→ **What to do**: In the passage on Aggro locations, about how many locations does an Aggro deck run in a 60-card deck?

→ **Extract**:

Locations - When it comes to locations, Aggro tends to have an average number. The emphasis is on locations that will allow them to push through challenges and retain board dominance. The focus is on cheaper locations, as well as those with high cost-efficiency.

Examples - The Iron Fleet Scout is a quintessential Aggro location, as it offers free STR for participating characters to help push through ‘win by 5’ effects, helps optimize setups and win challenges. Other examples would be Castle Black due to helping generate board advantage and Plaza of Punishment for helping turn power-challenge wins into hard-to-save-from board advantage. Due to their triggering requirements, many of the Cores draw locations (such as The Mander) are also very Aggro-oriented.

Amounts - On average, Aggro decks usually run a middle-of-the-road number of locations, somewhere around 15 locations for a 60-card deck, but this can and will vary between decktypes. A notable example are variants that eschew effect locations entirely, instead simply using locations as resources to be able to jam in more characters on the table.

→ **Data segment**:
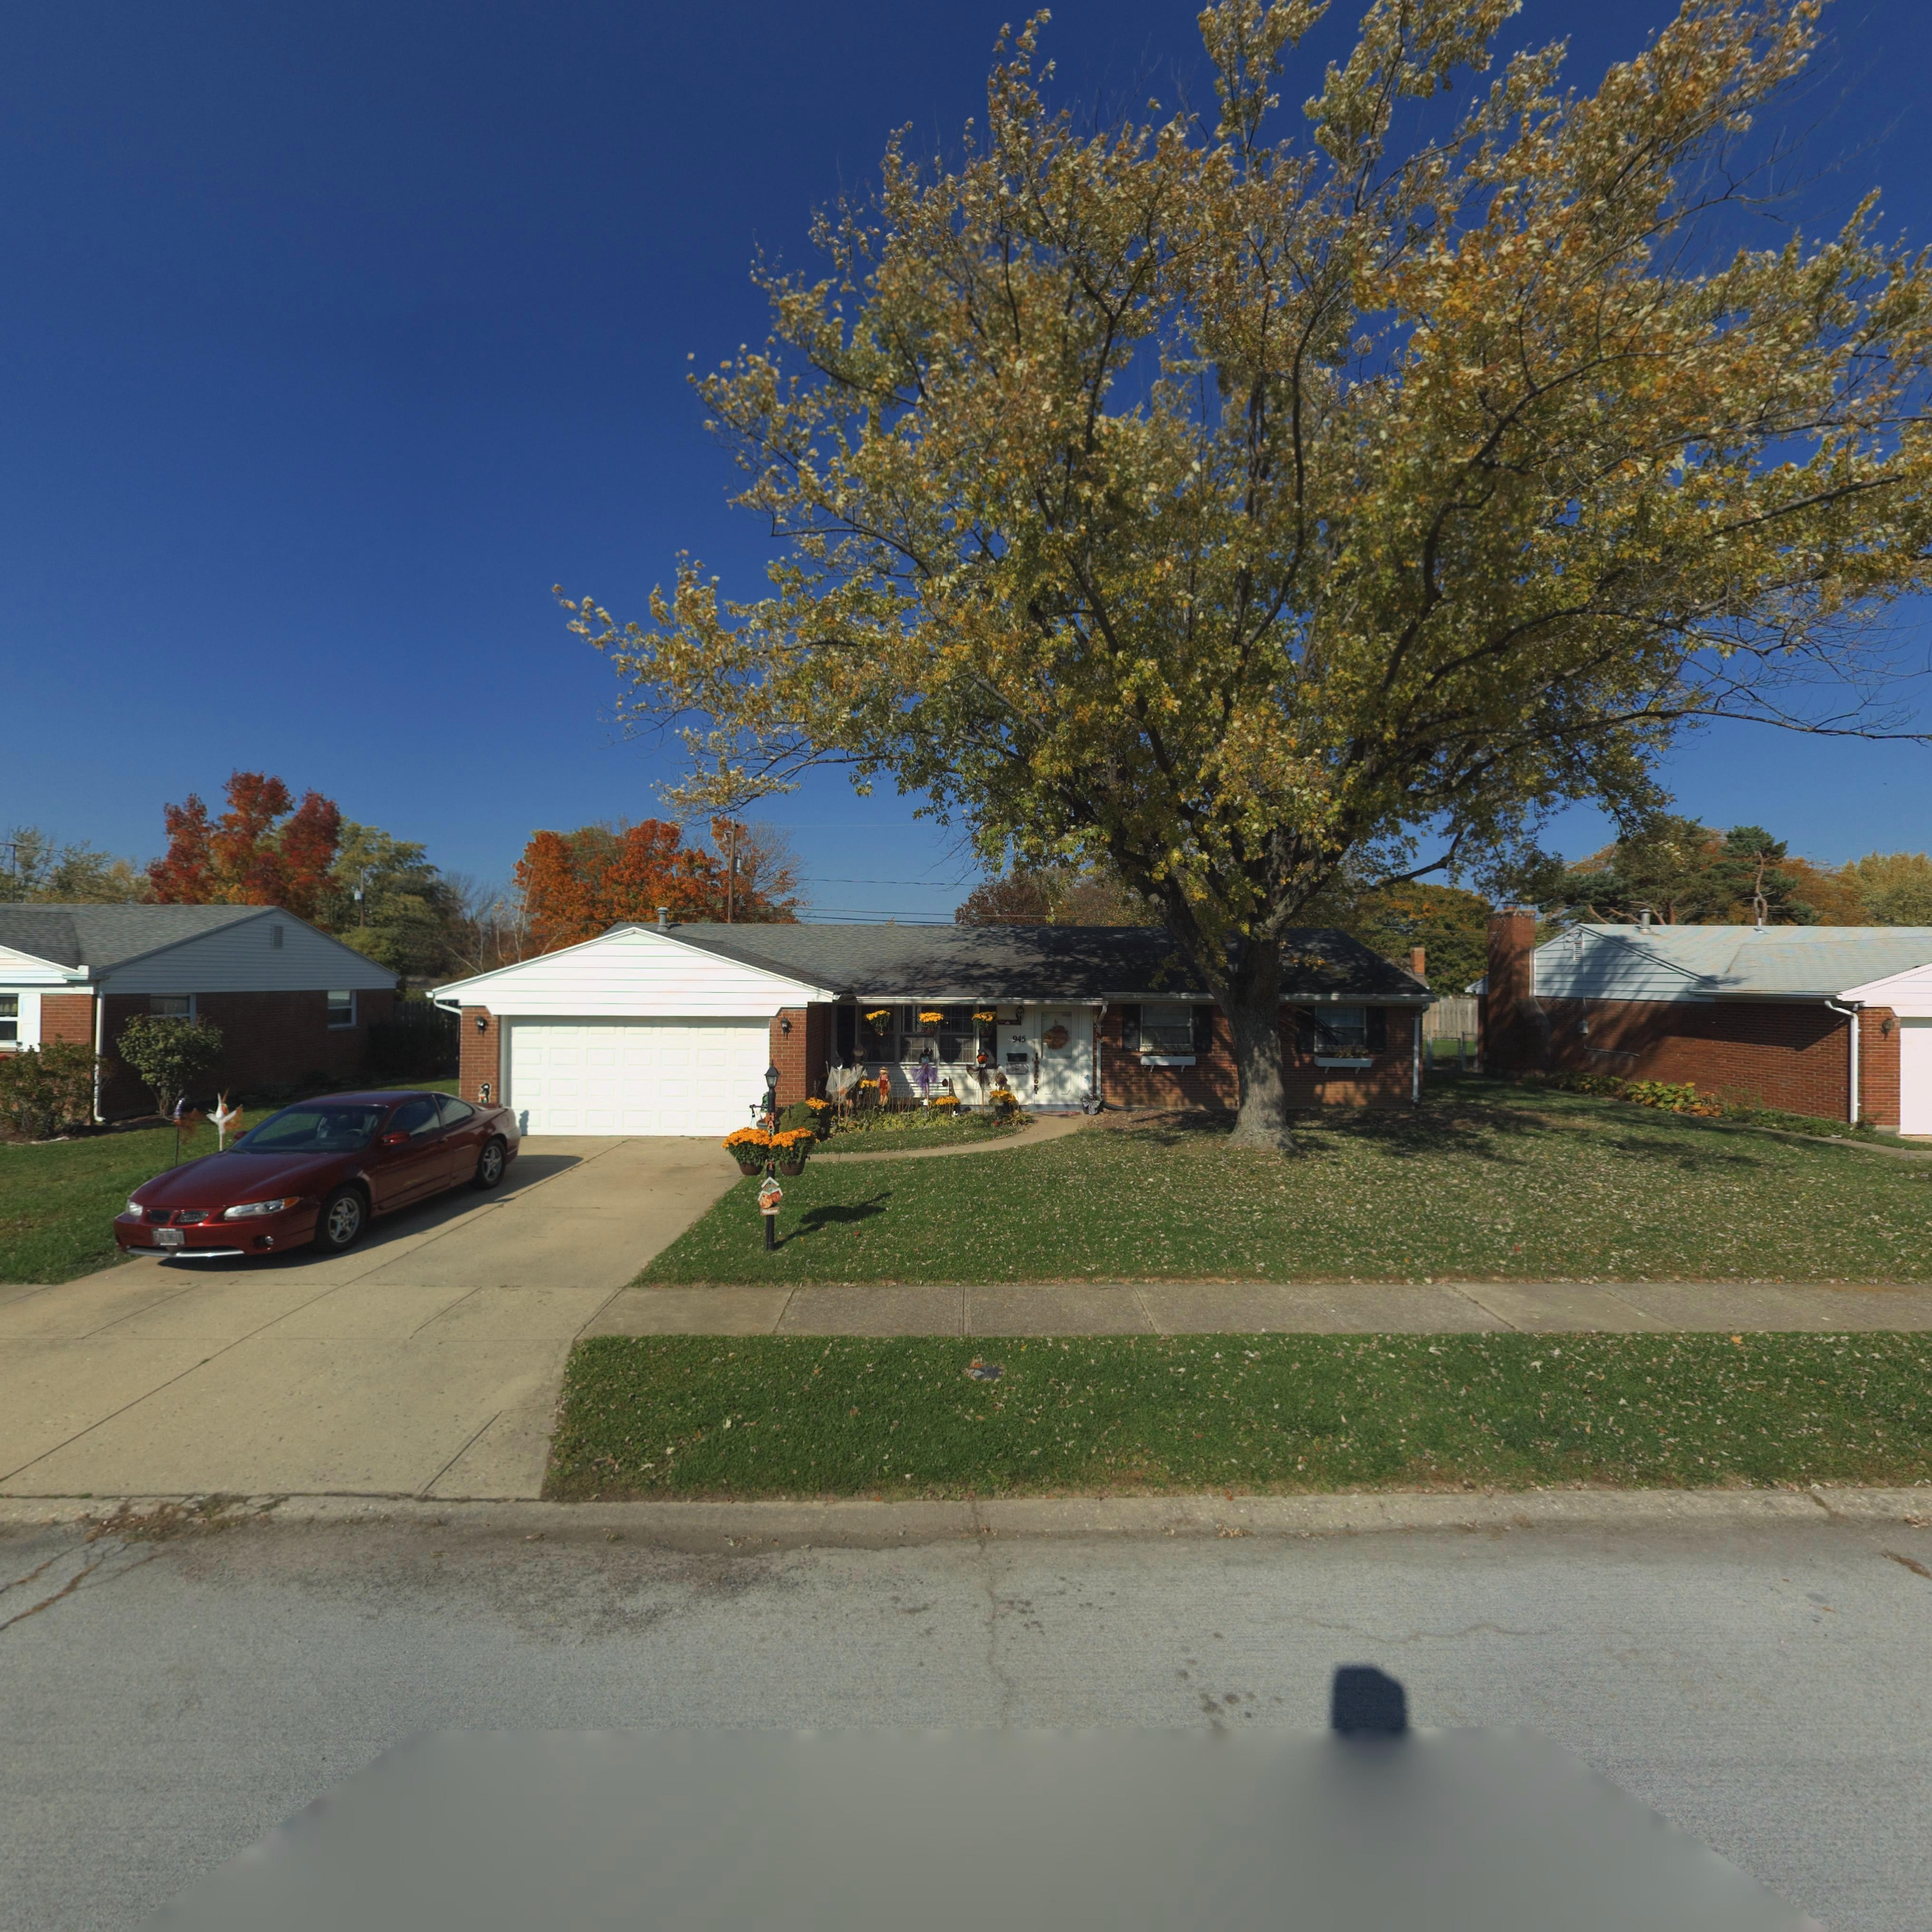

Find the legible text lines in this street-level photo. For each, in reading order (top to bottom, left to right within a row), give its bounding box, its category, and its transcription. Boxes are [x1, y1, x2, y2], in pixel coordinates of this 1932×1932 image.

[1012, 1034, 1027, 1044] StreetNumber: 945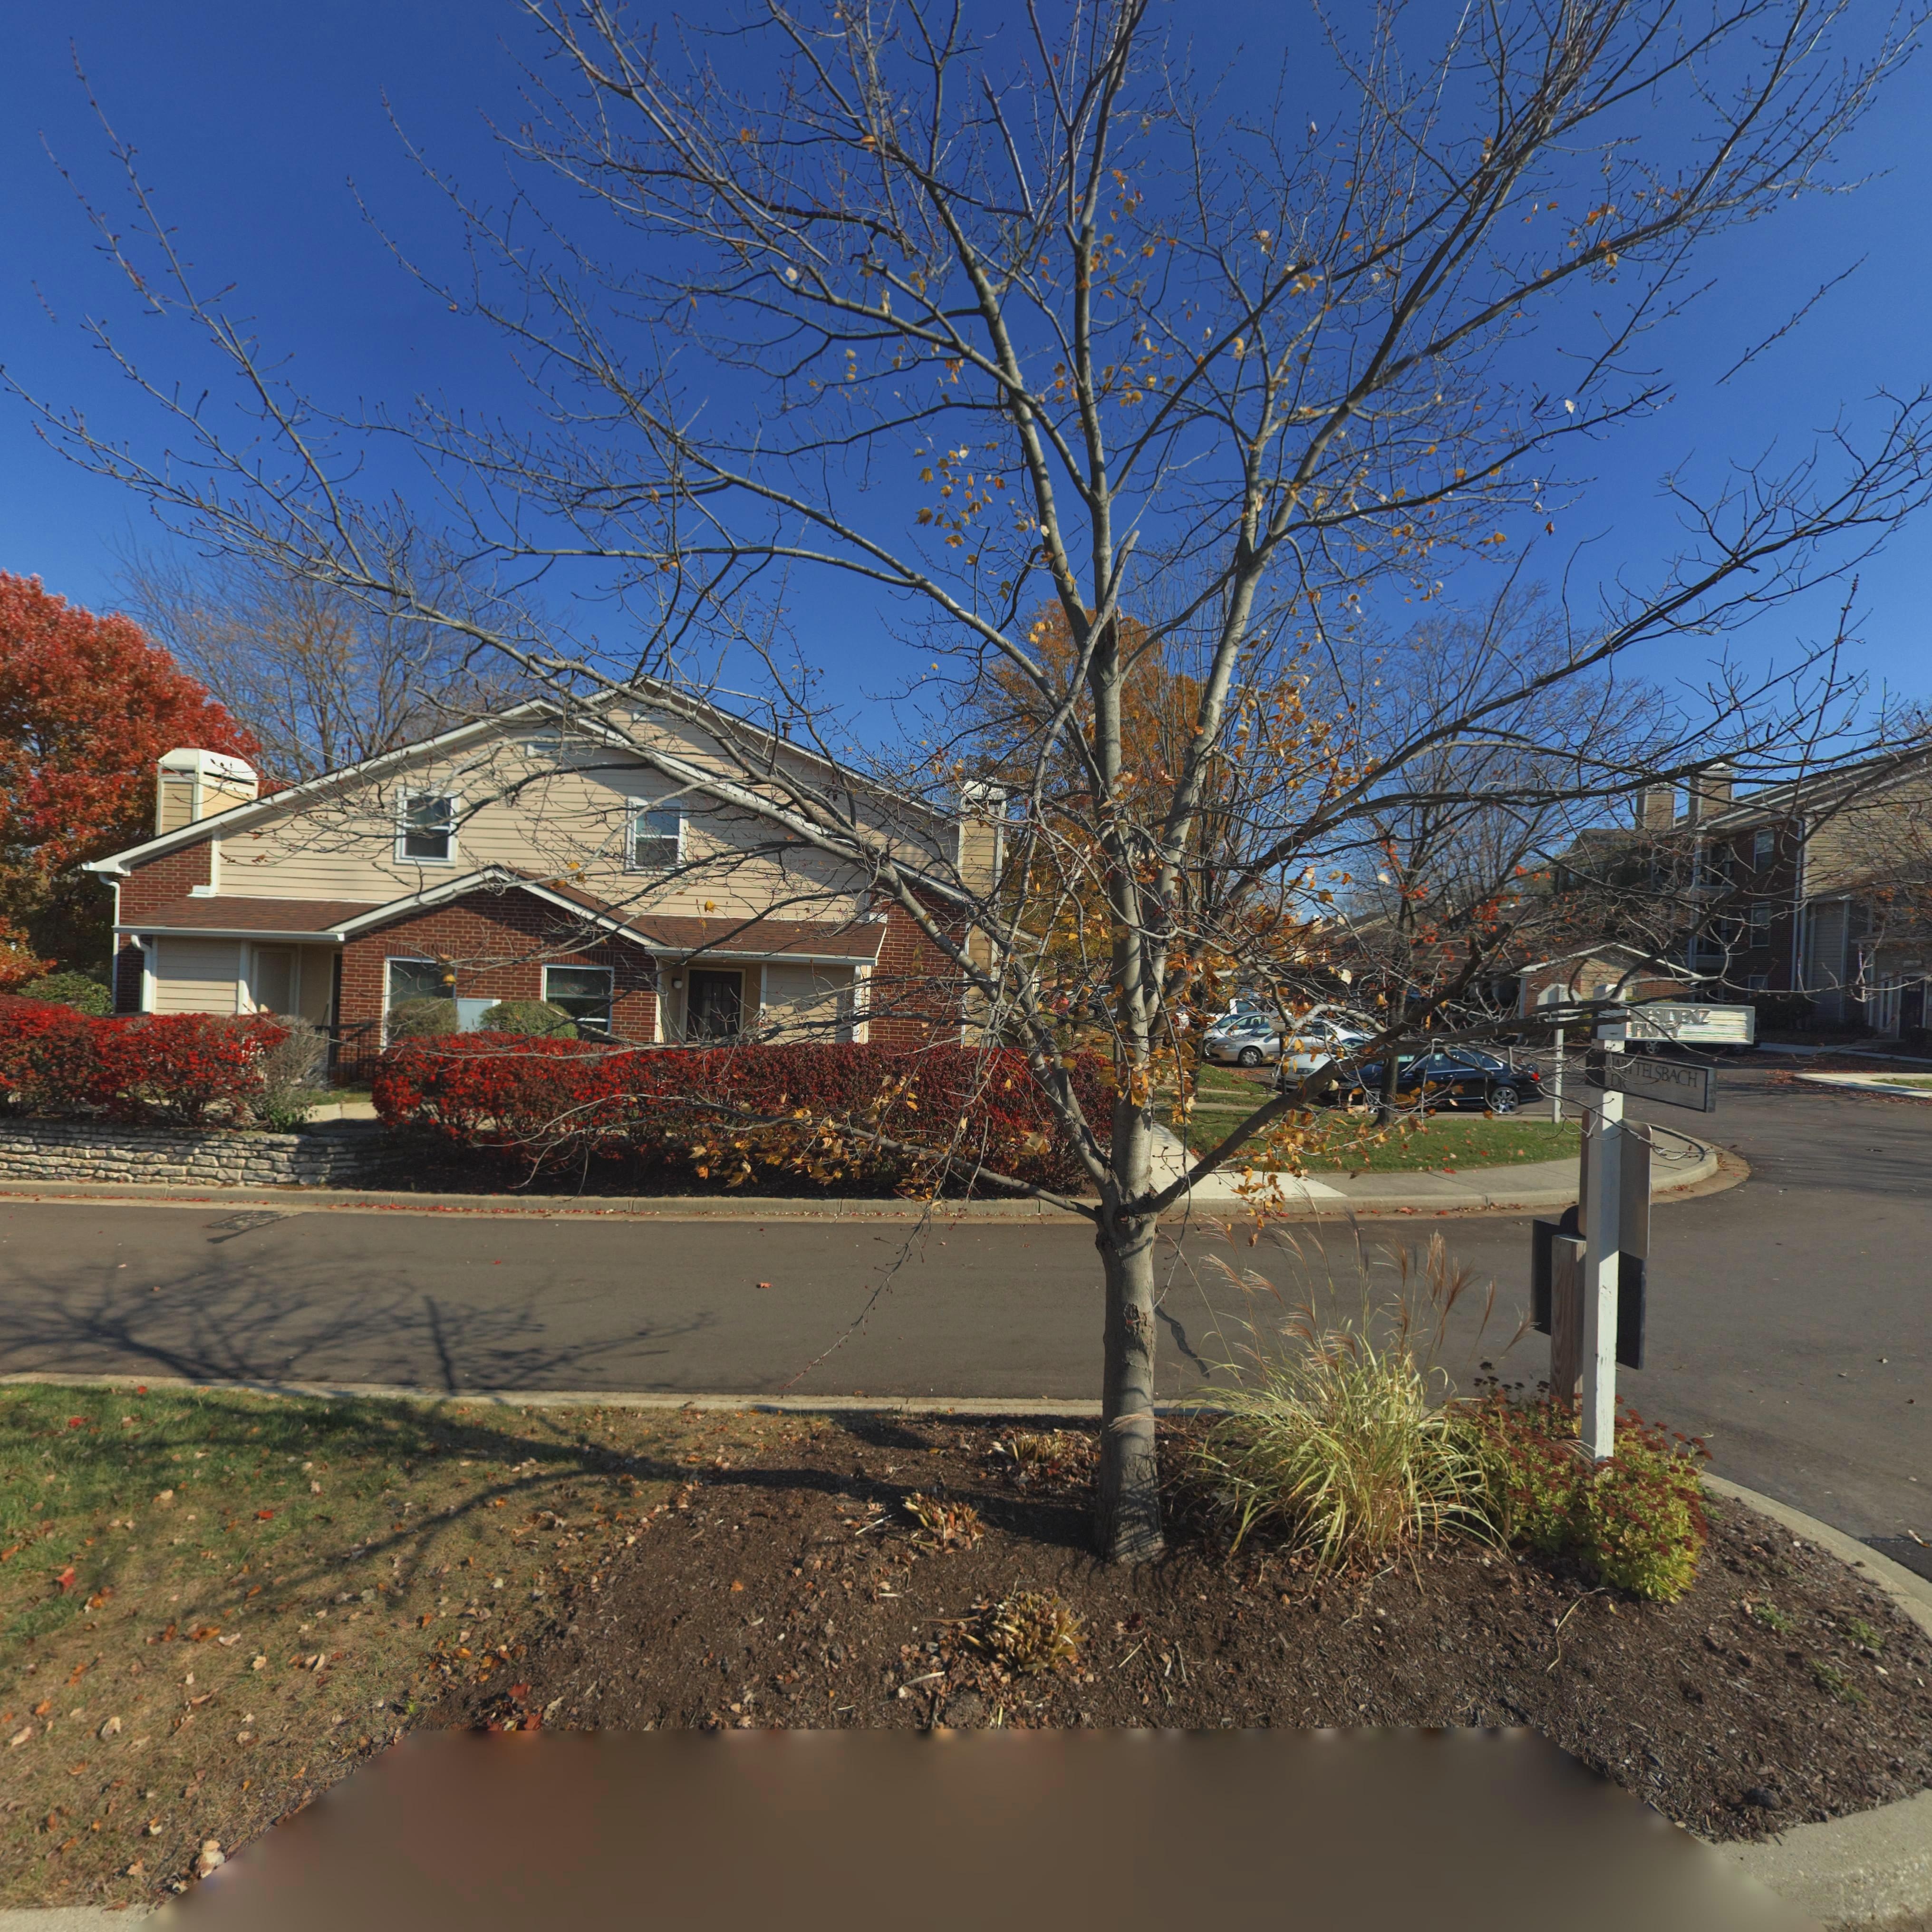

→ **Solution for this problem**: About 15 locations.